Understanding the Complexity of Genetic Conditions
The Human Genome Project is the foundation of a new
frontier in health care. Gradually, scientists are identifying
what genes are related to what diseases and where they are
located in the human genome. Health education will be different if genetic risk factors coupled in some instances with
environmental exposures are known and reframe how disease management is implemented. If a child or family is considered high risk for a certain condition, or if a screening test
is positive while the person remains in the presymptomatic
phase, then more expanded definitive testing is necessary
and follow-up is tailored to the test results and the risk profile. For example, testing for cystic fibrosis can include an
expanded 25-mutation panel that has the capacity to distinguish among 47 different mutations (Gilbert, 2001). The
specificity of identification of the type CF an individual is
at risk for or has will assist in getting a more individualized
plan of care. For example, Fragile X that can be detected by
karyotyping or use of the Southern Blot Test. To identify the
exact mutation, polymerase chain reaction assay is needed
(Houdayer et al., 2002).
Conclusions
The overarching clinical implications of current genetic
knowledge center on the health professional’s ability to integrate genetic breakthroughs and knowledge into practice.
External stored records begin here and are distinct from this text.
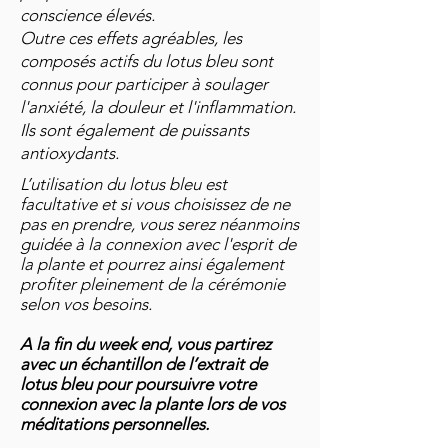
conscience élevés.
Outre ces effets agréables, les
composés actifs du lotus bleu sont
connus pour participer à soulager
l'anxiété, la douleur et l'inflammation.
Ils sont également de puissants
antioxydants.
L’utilisation du lotus bleu est
facultative et si vous choisissez de ne
pas en prendre, vous serez néanmoins
guidée à la connexion avec l'esprit de
la plante et pourrez ainsi également
profiter pleinement de la cérémonie
selon vos besoins.
A la fin du week end, vous partirez
avec un échantillon de l
’
extrait de
lotus bleu pour poursuivre votre
connexion avec la plante lors de vos
méditations personnelles.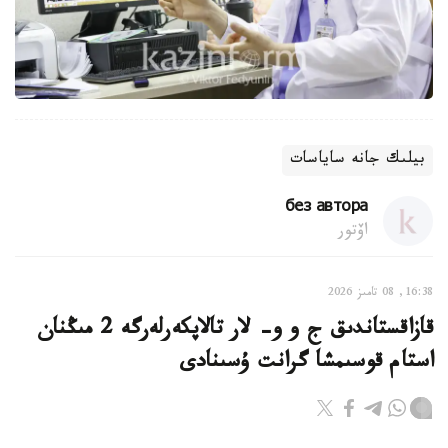
بيلىك جانە ساياسات
без автора
اۆتور
16:38, 08 تامىز 2026
قازاقستاندىق ج و و- لار تالاپكەرلەرگە 2 مىڭنان
استام قوسىمشا گرانت ۇسىنادى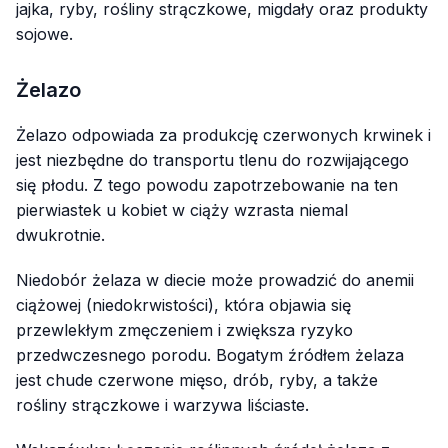
jajka, ryby, rośliny strączkowe, migdały oraz produkty
sojowe.
Żelazo
Żelazo odpowiada za produkcję czerwonych krwinek i
jest niezbędne do transportu tlenu do rozwijającego
się płodu. Z tego powodu zapotrzebowanie na ten
pierwiastek u kobiet w ciąży wzrasta niemal
dwukrotnie.
Niedobór żelaza w diecie może prowadzić do anemii
ciążowej (niedokrwistości), która objawia się
przewlekłym zmęczeniem i zwiększa ryzyko
przedwczesnego porodu. Bogatym źródłem żelaza
jest chude czerwone mięso, drób, ryby, a także
rośliny strączkowe i warzywa liściaste.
This is accomplished through making appropriate genetic
referral resources for screening, testing, and follow-up, as
the examples of Usher syndrome and sickle cell disease
indicate.
The National Coalition for Health Professional Education in Genetics (2004) has developed core competencies
for health professional’s education. In the case of child and
family care these guiding principles pertain to the need to
understand the genetic risk factors for common pediatric
conditions, know what the effect of the course of screening,
diagnosis, and treatment has on the child and family, and recognize when a referral should be made for genetic counseling
and specialized follow-up. None of this can happen without
a working knowledge of genetics and genomics.